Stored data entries
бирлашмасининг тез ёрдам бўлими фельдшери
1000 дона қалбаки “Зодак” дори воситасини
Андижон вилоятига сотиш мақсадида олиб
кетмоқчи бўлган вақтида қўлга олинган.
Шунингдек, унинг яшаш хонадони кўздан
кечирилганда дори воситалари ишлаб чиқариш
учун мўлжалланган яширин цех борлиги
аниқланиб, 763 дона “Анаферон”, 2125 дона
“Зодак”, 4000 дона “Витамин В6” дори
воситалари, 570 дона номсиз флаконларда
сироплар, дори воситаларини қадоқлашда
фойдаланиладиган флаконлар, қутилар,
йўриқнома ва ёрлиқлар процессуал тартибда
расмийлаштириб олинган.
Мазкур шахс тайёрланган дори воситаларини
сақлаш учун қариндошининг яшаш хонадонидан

• **Activity**
Once you have read the data above, print all of it again exactly.

• **Task output**
бирлашмасининг тез ёрдам бўлими фельдшери
1000 дона қалбаки “Зодак” дори воситасини
Андижон вилоятига сотиш мақсадида олиб
кетмоқчи бўлган вақтида қўлга олинган.
Шунингдек, унинг яшаш хонадони кўздан
кечирилганда дори воситалари ишлаб чиқариш
учун мўлжалланган яширин цех борлиги
аниқланиб, 763 дона “Анаферон”, 2125 дона
“Зодак”, 4000 дона “Витамин В6” дори
воситалари, 570 дона номсиз флаконларда
сироплар, дори воситаларини қадоқлашда
фойдаланиладиган флаконлар, қутилар,
йўриқнома ва ёрлиқлар процессуал тартибда
расмийлаштириб олинган.
Мазкур шахс тайёрланган дори воситаларини
сақлаш учун қариндошининг яшаш хонадонидан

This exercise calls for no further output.